____ INFORMATION SHOWN

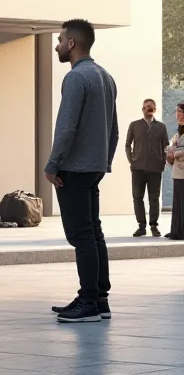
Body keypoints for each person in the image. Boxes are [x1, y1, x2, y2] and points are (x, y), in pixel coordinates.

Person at [45, 19, 118, 323]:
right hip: (95, 167)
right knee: (94, 231)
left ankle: (88, 301)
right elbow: (113, 128)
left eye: (60, 40)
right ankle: (99, 299)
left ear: (72, 44)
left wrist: (52, 164)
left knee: (81, 235)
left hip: (74, 169)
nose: (57, 45)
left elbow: (66, 127)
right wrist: (106, 161)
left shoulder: (76, 79)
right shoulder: (106, 77)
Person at [124, 98, 169, 237]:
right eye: (146, 106)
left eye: (151, 107)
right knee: (137, 197)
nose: (149, 108)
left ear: (155, 109)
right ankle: (141, 226)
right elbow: (127, 145)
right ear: (142, 109)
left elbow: (165, 147)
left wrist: (162, 163)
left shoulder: (161, 127)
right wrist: (132, 161)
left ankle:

________

WHAT IS NEEDED: Set down exactly the line with "left ear: (155, 109)" and each line after it up to the end of the records, adding nothing.

ANSWER BOX:
left ear: (155, 109)
right ankle: (141, 226)
right elbow: (127, 145)
right ear: (142, 109)
left elbow: (165, 147)
left wrist: (162, 163)
left shoulder: (161, 127)
right wrist: (132, 161)
left ankle:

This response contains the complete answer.